An online shift in China muffles an open forum
China’s government crackdown on Sina Weibo has sent online users from public to semiprivate communication. It has fundamentally reordered the social-media landscape for the country’s 600 million Internet users, curbing what had been modern China’s most open public forum.
The New York Times
BEIJING — For the past few years, social media in China have been dominated by the Twitter-like Sina Weibo, a microblogging service that created an online sphere of freewheeling public debate, incubating social change and at times even holding politicians accountable in a country where traditional media outlets are severely constrained.
But in recent months, Weibo has been eclipsed by the Facebook-like WeChat, which allows instant messaging within self-selected circles of followers.
The shift from public to semiprivate communication, accelerated by a government crackdown on Weibo, has fundamentally reordered the social-media landscape for the country’s 600 million Internet users, curbing what had been modern China’s most open public forum.
“This is a new phase for social media in China,” said Hu Yong, a journalism professor at Peking University. “It is the decline of the first large-scale forum for information in China and the rise of something more narrowly focused.”
WeChat has its advantages and its defenders. It is less censored than Weibo, and some users say it allows them to speak more freely, knowing that their conversations are private. Many users relish its added functions, including voice messaging.
In May, though, the government announced that WeChat would be more heavily monitored.
Saying that instant-messaging services were being used to spread “violence, terrorism and pornography,” the agency charged with policing the Internet said it would “firmly fight infiltration from hostile forces at home and abroad,” according to a government statement.
In its heyday, Weibo promised much more. It came to prominence in 2011 after a high-speed rail crash killed 40 people. Weibo users detailed the mayhem and government shortcomings that led to the accident, part of a surge of criticism that prompted the resignation of the railway minister.
It was a signal moment in the Internet’s coming of age in China, a reminder of how the medium could challenge even a formidable authoritarian government and one of its most powerful leaders.
Weibo is still important. Boundary-pushing news and commentaries are still more easily found there than in the more tightly controlled world of government newspapers and magazines. It also remains popular for following celebrities and gossip. It reported in March that it had 66 million daily users, up 37 percent over a year earlier.
But government figures show that the overall number of microblog users, including those using Weibo and services from other providers, fell by 9 percent last year, with many migrating to WeChat.

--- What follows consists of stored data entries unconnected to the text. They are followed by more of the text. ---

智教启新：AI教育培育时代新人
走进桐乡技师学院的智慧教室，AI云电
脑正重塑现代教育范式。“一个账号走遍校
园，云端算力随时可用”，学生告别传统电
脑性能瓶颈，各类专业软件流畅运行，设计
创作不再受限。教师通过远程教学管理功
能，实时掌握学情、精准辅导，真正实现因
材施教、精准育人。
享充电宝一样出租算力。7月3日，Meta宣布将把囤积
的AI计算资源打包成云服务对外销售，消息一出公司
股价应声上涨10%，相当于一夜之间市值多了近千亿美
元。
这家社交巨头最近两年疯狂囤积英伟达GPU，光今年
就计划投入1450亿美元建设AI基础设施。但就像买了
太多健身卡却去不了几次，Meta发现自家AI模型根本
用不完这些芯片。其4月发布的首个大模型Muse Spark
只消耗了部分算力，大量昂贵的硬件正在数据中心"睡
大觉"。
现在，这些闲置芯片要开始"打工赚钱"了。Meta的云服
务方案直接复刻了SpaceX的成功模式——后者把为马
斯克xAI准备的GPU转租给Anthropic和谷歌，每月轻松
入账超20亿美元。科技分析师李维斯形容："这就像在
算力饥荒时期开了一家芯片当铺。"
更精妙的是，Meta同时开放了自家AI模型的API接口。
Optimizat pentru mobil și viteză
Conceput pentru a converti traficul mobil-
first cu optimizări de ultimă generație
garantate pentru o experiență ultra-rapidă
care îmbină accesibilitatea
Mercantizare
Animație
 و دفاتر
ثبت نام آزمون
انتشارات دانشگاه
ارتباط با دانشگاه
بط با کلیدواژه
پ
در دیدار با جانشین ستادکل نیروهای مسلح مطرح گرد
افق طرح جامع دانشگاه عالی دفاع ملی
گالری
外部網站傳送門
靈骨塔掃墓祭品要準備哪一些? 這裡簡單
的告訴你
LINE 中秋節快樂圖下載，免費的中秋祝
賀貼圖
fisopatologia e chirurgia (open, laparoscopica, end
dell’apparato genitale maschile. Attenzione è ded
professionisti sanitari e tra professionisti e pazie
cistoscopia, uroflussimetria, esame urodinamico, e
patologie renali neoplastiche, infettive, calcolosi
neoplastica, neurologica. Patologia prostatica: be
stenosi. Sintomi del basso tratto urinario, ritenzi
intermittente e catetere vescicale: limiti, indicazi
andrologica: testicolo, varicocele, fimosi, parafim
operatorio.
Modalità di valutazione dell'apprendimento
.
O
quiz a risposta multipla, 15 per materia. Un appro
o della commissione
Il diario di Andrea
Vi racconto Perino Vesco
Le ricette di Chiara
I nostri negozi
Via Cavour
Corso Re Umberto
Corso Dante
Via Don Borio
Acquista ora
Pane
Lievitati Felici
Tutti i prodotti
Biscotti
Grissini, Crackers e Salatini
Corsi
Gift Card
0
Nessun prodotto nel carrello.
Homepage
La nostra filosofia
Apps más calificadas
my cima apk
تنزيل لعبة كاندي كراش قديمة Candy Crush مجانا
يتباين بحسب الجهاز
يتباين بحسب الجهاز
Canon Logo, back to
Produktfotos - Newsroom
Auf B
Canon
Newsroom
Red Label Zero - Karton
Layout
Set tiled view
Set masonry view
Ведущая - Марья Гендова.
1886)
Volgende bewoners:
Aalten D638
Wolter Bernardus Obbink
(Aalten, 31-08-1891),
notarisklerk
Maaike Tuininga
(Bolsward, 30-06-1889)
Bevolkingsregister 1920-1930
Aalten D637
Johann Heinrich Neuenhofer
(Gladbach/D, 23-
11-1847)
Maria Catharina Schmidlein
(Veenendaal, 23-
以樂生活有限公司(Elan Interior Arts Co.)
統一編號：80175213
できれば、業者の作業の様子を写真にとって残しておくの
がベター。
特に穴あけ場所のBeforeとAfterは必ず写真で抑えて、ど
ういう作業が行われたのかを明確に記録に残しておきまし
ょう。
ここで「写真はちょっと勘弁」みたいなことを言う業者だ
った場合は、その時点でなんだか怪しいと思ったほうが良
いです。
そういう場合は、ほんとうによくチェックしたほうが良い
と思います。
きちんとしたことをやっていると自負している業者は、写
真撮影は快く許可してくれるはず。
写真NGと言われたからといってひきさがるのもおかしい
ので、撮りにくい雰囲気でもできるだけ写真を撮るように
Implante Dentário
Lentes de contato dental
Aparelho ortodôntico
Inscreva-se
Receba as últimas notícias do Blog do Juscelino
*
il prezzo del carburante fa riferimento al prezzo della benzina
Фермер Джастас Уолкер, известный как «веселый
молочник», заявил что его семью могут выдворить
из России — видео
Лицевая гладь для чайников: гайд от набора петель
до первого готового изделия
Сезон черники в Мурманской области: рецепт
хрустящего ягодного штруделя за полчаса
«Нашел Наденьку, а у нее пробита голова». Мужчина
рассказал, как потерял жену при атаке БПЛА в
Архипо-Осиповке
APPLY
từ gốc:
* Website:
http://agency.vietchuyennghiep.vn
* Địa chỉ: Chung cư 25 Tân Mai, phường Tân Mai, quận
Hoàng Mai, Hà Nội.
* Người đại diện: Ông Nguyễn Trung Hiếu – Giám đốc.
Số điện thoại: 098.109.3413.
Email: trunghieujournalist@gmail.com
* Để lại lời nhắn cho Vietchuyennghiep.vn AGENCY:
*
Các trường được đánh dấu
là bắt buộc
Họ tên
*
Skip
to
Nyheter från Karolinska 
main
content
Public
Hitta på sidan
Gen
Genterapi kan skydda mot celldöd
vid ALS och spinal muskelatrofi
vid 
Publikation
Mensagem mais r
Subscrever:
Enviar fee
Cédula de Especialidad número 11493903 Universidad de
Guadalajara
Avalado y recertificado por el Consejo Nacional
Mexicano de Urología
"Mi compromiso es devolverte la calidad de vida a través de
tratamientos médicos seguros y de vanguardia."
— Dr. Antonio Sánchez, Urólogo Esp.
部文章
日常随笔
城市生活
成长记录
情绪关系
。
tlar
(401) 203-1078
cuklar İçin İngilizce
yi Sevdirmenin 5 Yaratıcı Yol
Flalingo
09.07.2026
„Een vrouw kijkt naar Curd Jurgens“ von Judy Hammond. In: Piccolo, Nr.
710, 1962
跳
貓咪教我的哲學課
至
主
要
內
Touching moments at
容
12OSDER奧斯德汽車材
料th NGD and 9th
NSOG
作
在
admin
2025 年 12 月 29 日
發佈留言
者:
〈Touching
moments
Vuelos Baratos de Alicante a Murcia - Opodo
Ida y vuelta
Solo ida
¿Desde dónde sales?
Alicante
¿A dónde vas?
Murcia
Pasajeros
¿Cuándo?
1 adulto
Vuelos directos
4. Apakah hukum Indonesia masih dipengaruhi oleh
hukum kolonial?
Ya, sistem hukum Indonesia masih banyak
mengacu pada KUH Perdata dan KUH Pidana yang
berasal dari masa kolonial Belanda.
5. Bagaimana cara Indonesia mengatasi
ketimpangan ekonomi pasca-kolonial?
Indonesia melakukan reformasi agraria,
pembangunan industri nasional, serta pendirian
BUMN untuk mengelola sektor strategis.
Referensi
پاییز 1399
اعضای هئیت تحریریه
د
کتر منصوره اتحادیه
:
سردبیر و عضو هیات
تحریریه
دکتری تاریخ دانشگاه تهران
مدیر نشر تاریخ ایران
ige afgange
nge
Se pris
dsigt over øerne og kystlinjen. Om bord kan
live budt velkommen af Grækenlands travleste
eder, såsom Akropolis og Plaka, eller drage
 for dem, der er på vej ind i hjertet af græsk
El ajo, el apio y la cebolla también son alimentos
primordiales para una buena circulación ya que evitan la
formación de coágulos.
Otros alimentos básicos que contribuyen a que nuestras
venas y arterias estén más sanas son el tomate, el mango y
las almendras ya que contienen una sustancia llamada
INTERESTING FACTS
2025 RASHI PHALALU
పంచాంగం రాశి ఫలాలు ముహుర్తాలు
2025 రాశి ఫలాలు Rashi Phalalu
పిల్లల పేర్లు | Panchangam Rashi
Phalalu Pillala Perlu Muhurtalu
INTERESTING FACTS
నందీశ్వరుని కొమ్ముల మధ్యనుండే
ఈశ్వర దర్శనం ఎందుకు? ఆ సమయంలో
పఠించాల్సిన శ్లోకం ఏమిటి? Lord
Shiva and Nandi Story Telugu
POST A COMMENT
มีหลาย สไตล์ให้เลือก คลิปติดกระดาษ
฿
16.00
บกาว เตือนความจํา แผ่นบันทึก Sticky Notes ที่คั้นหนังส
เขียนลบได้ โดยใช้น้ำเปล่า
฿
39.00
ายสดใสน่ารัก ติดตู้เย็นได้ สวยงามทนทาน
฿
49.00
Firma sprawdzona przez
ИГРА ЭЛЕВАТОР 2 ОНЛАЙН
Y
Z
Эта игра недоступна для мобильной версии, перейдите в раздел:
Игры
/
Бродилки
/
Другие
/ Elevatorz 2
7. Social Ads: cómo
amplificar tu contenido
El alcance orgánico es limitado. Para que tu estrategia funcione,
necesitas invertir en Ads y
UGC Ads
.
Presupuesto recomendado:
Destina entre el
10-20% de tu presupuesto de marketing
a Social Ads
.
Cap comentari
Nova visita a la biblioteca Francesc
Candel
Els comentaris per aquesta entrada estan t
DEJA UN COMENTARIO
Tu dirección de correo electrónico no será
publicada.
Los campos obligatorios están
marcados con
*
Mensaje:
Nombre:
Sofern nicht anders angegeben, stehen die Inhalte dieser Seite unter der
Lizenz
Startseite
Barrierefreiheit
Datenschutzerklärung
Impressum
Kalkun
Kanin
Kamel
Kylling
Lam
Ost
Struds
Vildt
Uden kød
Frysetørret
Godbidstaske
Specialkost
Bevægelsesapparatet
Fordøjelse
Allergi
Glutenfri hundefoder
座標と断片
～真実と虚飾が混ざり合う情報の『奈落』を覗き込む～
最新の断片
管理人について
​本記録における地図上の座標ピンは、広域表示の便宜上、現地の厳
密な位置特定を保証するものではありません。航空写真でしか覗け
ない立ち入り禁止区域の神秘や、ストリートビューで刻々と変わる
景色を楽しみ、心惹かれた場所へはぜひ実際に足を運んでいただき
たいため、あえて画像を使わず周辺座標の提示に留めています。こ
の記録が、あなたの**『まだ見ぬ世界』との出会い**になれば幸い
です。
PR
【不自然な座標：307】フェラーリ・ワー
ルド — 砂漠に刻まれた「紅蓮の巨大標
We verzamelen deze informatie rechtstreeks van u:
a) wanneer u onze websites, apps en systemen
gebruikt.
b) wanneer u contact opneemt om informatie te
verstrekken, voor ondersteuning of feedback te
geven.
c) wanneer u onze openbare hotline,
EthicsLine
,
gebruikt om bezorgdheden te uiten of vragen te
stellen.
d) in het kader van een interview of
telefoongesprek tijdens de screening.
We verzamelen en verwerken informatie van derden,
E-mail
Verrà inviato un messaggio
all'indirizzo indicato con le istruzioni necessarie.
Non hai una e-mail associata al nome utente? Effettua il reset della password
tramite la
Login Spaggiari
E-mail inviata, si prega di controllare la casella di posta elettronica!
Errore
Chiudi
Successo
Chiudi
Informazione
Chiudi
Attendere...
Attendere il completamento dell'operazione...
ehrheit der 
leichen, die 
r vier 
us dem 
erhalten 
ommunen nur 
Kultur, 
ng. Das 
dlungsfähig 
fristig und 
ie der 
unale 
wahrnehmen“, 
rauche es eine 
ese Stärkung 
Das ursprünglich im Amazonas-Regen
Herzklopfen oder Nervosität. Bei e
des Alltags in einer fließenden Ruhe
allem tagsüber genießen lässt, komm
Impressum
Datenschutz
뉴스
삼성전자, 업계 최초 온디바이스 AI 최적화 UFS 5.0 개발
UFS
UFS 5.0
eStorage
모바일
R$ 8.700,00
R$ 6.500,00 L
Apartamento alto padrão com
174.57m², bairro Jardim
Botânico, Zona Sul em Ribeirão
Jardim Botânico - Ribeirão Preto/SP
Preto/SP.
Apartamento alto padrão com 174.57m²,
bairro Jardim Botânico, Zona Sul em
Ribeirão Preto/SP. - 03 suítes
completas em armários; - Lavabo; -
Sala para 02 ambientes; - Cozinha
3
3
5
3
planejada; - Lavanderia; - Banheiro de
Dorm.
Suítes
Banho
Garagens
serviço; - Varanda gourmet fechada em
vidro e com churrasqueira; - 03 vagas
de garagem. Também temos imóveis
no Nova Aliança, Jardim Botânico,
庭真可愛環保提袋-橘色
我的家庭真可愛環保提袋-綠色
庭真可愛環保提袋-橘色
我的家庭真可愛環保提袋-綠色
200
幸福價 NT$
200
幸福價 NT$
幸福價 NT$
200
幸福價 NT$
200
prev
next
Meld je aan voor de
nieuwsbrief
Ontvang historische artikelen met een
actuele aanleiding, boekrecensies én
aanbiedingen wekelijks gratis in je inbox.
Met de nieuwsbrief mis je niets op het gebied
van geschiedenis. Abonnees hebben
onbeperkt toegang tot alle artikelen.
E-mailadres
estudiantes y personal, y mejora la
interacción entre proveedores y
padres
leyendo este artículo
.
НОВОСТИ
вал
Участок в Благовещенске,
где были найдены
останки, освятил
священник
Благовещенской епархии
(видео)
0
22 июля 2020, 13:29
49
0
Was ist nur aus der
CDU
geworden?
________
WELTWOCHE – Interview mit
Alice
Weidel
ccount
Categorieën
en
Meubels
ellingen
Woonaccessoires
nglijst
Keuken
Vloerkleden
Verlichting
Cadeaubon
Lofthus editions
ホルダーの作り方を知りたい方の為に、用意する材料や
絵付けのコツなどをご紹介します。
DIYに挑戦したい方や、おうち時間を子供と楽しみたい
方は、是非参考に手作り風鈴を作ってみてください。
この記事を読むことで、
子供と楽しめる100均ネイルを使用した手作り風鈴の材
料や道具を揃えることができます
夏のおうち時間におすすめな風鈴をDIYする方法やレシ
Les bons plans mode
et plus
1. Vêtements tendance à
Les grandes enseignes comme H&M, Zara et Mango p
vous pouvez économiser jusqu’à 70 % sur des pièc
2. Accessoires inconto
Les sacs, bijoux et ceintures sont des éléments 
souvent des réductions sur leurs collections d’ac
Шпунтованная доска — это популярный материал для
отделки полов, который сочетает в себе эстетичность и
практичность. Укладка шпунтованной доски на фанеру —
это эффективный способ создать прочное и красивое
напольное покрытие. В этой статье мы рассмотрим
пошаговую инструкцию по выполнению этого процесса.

“It’s far from what it used to be,” said He Weifang, a prominent lawyer and onetime heavy blogger on Weibo with more than a million followers. “You can still find facts on Weibo, or news reports, but the comments aren’t as interesting or deep.”
One reason is the government crackdown on the so-called Big V accounts — prominent commenters, with verified accounts, who often had millions of followers. After hundreds were detained, most stopped posting on Weibo.
Others quit because of the sharp tone of commentary on Weibo, which often devolved into nasty, ad-hominem attacks.
Some grew tired of the dizzying list of banned terms and the cat-and-mouse games with censors to evade them.
For example, “June 4,” the date of the 1989 Tiananmen Square crackdown, was banned, so creative minds came up with “May 35” (which would work out to June 4), until that was also banned. Such wordplay amused hard-core users, but confused ordinary readers.
WeChat seized on the frustration.
Its parent company, Tencent, claims 355 million active monthly users. The company does not make public the number of daily users, making a direct comparison to Weibo difficult. But few people disagree that WeChat is now more popular.
“June 4” is banned on WeChat, too, but other terms routinely blocked on microblogs, such as the name of the former security czar Zhou Yongkang, are allowed.
Most observers ascribe this leniency to the fact that WeChat messages have a limited readership.
More important, activists say, WeChat allows them to dig deeper into issues with like-minded people.
The veteran environmentalist Li Bo has used WeChat for more than two years to rally opposition to damaging infrastructure projects, such as a controversial plan to dam the Nu River.
Li is a participant in one WeChat group called Environmental Policy Advocacy that has more than 300 members, including, he said, open-minded government officials.
Although officials rarely participate, they see the traffic and occasionally invite members to their offices to chat about policies.
A broader problem for activists, however, is that WeChat can become an echo chamber.
When a charity for coal miners was trying to raise $500 this year to buy oxygen pumps for a miner dying of black lung disease, its initial appeal fell flat.
On a hunch, an employee, Xue Yinhu, appealed to followers on WeChat and raised the money in an hour.
“These people know you better, so they’re more willing to support you,” he said. “But sometimes you’re talking only to the same people.”
WeChat also has built-in constraints that hobble its ability to replicate Weibo’s public sphere.
WeChat allows the creation of public accounts that anyone can follow, but limits posts to one a day.
In addition, access to public accounts is not possible on cellphones, making it more difficult, for instance, to launch an incriminating photo of a public official into the blogosphere.
Comments are also deleted after a few days, making long-term discussions challenging and erasing a historical record.
The government also monitors these accounts and recently deleted some covering social news and politics.